• _What is required_
All of the entries must be reproduced exactly, with no images carried over.

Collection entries
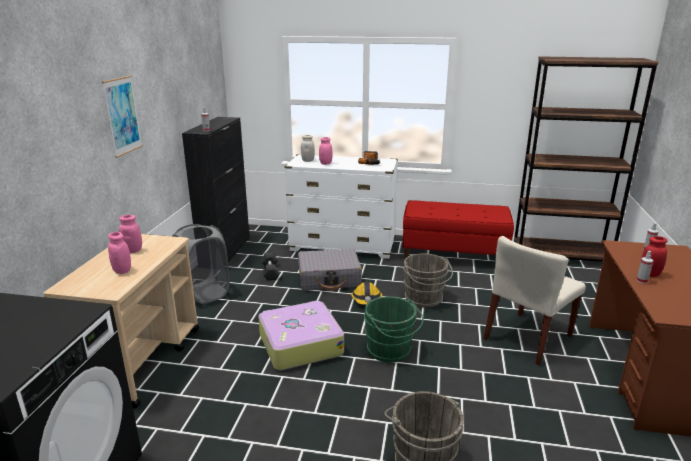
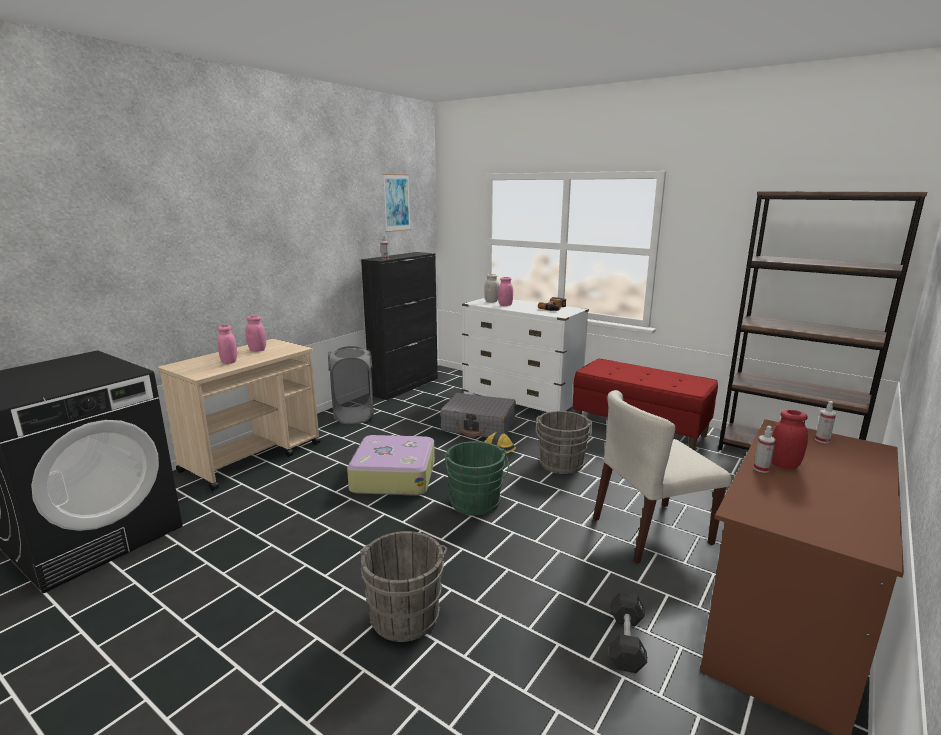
camera: 25 degrees right, 5 degrees down
picture [102,76,143,158] -> picture moved to [383,174,411,232]
black dumbbell [261,252,279,280] -> black dumbbell moved to [609,592,647,673]

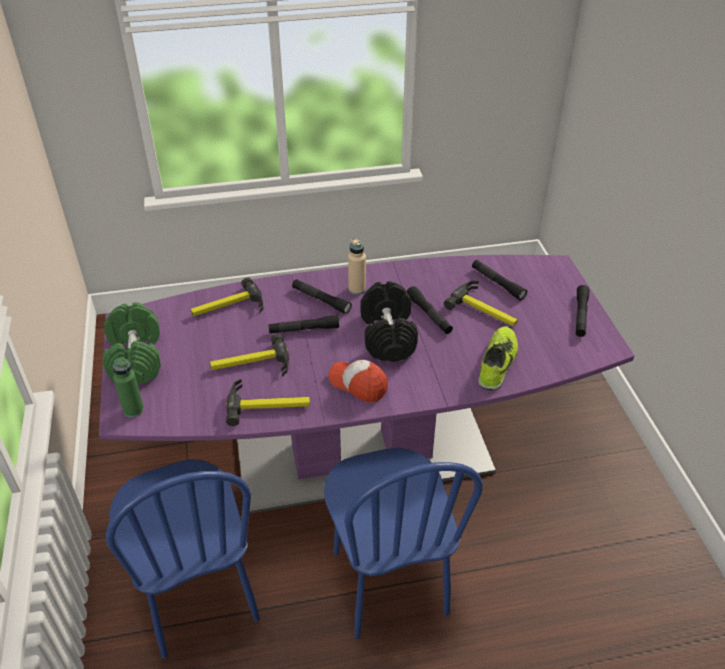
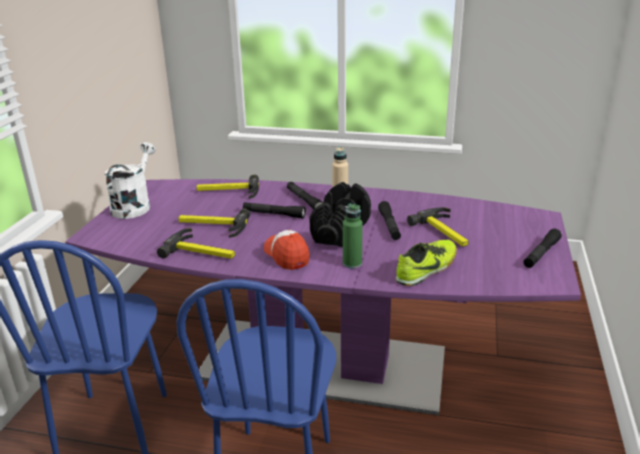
camera: 25 degrees right, 15 degrees down
green dumbbell [102,302,161,385] -> white watering can [104,142,156,219]
green bottle [113,358,144,417] -> green bottle moved to [343,203,363,268]
black flashlight [472,260,527,300] -> none

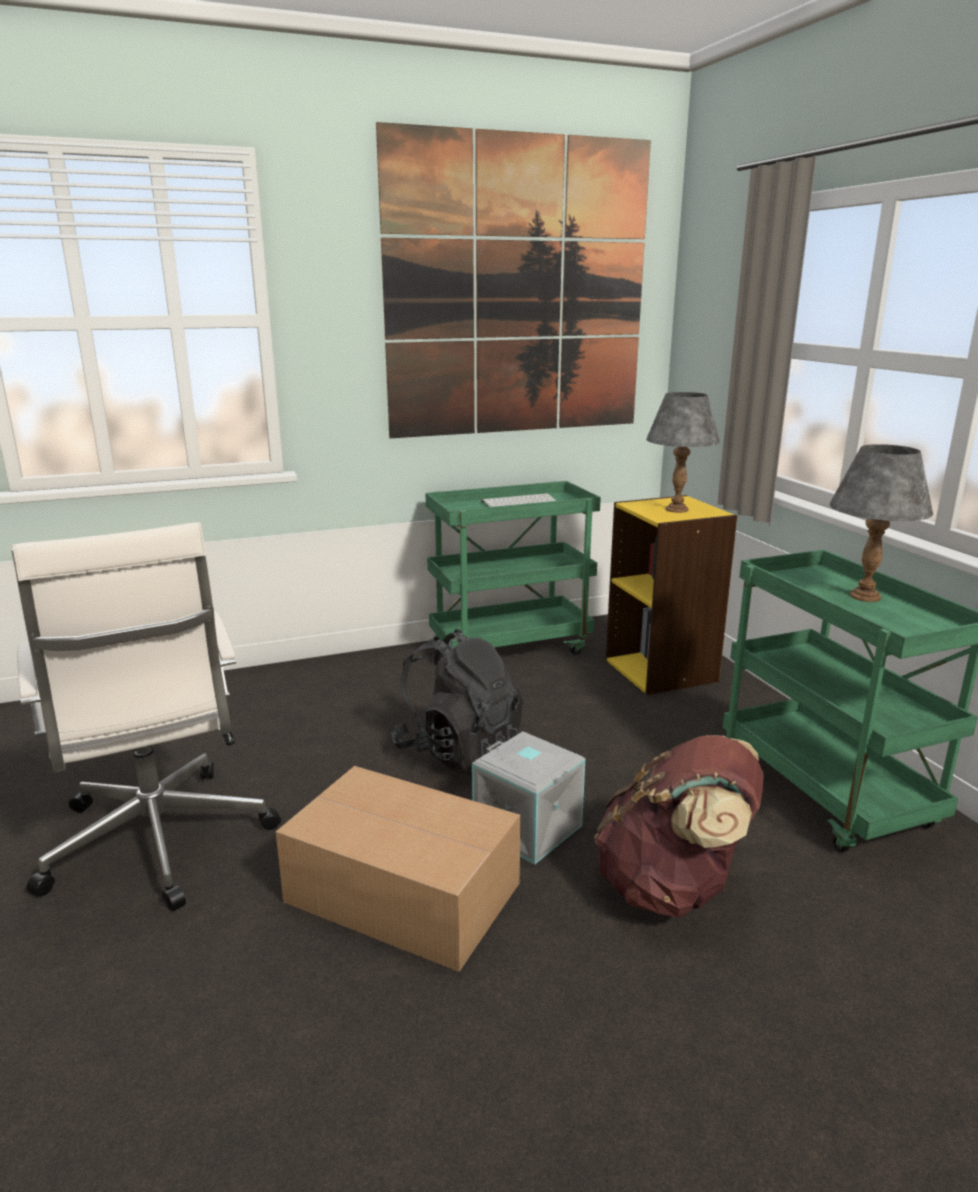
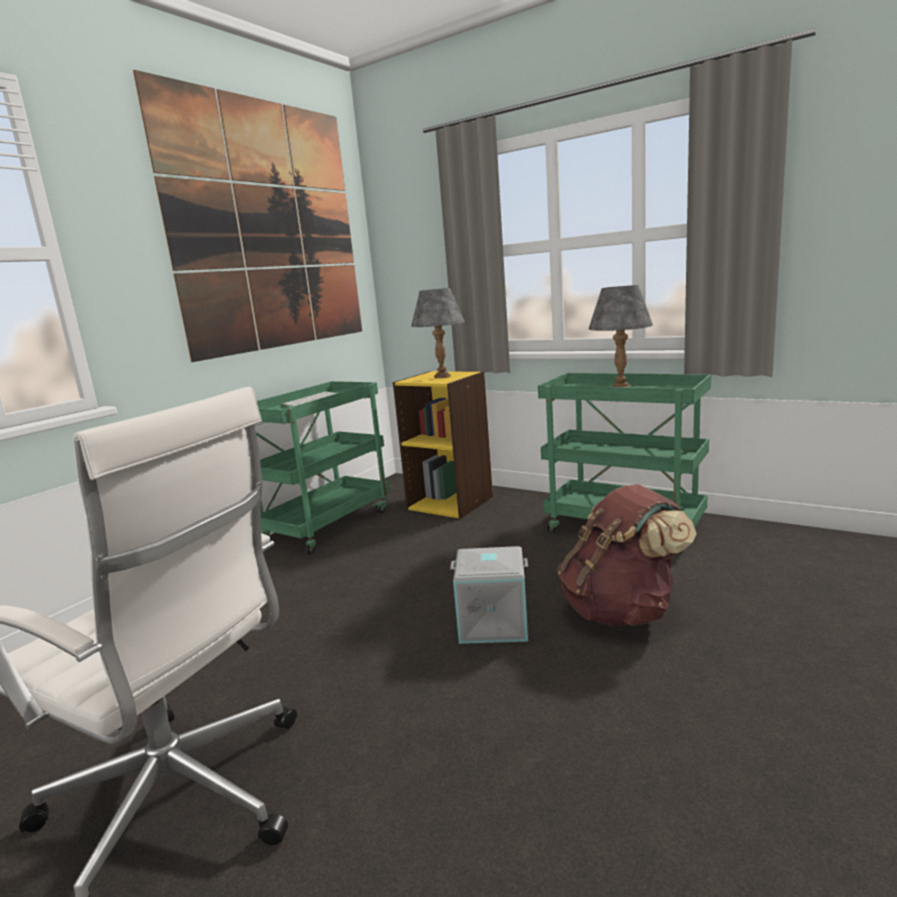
camera: 35 degrees left, 5 degrees down
cardboard box [276,766,521,972] -> none
black backpack [391,629,524,775] -> none

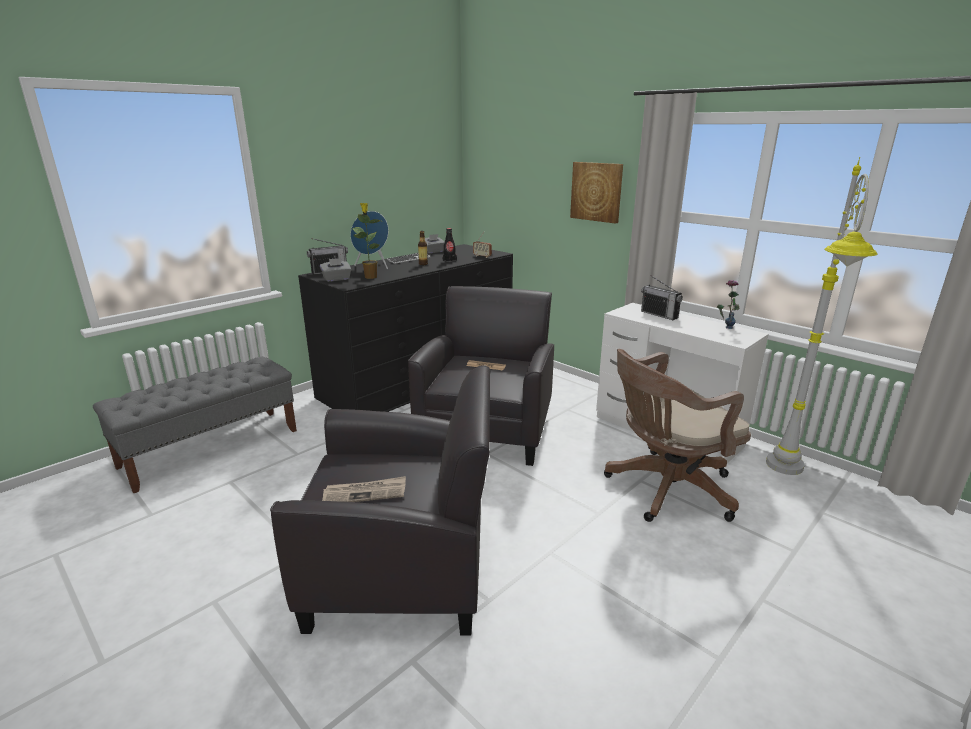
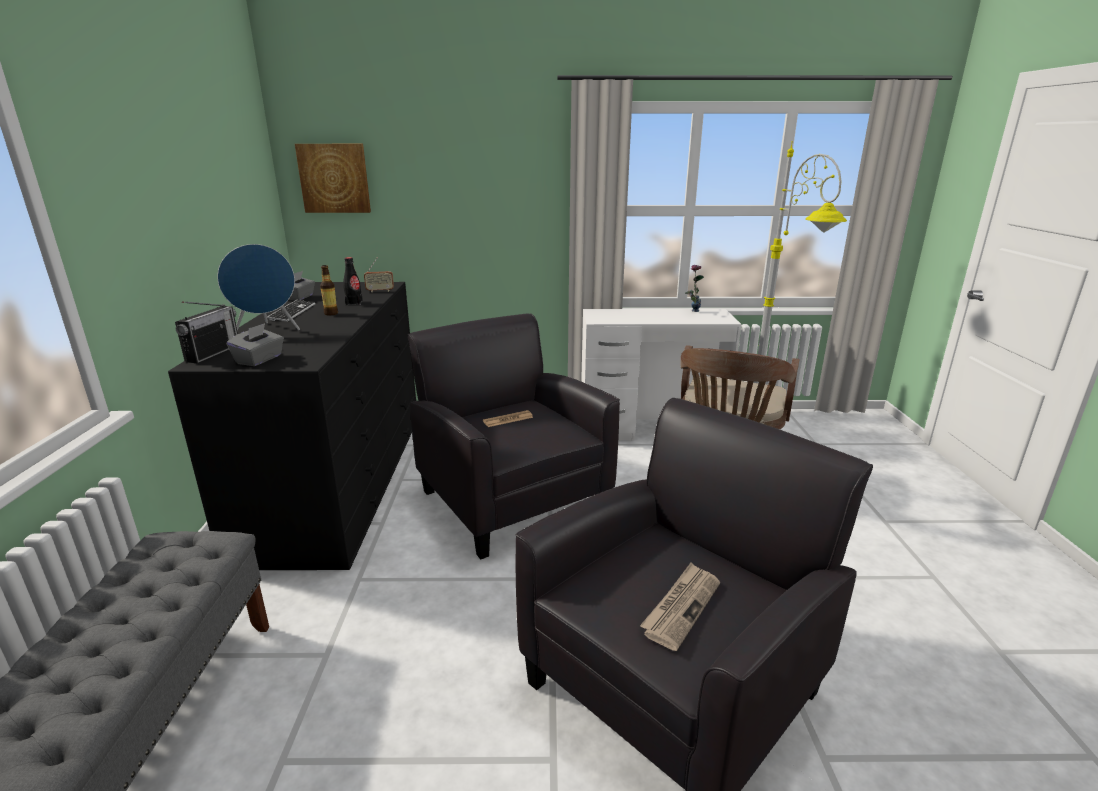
camera: 45 degrees left, 0 degrees up
potted plant [352,203,383,279] -> none
picture [570,162,623,224] -> picture moved to [295,144,371,213]
radio [641,275,683,320] -> none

• _Exercise response_
camera: 25 degrees right, 5 degrees down
picture [102,76,143,158] -> picture moved to [383,174,411,232]
black dumbbell [261,252,279,280] -> black dumbbell moved to [609,592,647,673]

camera: 25 degrees right, 15 degrees down
green dumbbell [102,302,161,385] -> white watering can [104,142,156,219]
green bottle [113,358,144,417] -> green bottle moved to [343,203,363,268]
black flashlight [472,260,527,300] -> none

camera: 35 degrees left, 5 degrees down
cardboard box [276,766,521,972] -> none
black backpack [391,629,524,775] -> none

camera: 45 degrees left, 0 degrees up
potted plant [352,203,383,279] -> none
picture [570,162,623,224] -> picture moved to [295,144,371,213]
radio [641,275,683,320] -> none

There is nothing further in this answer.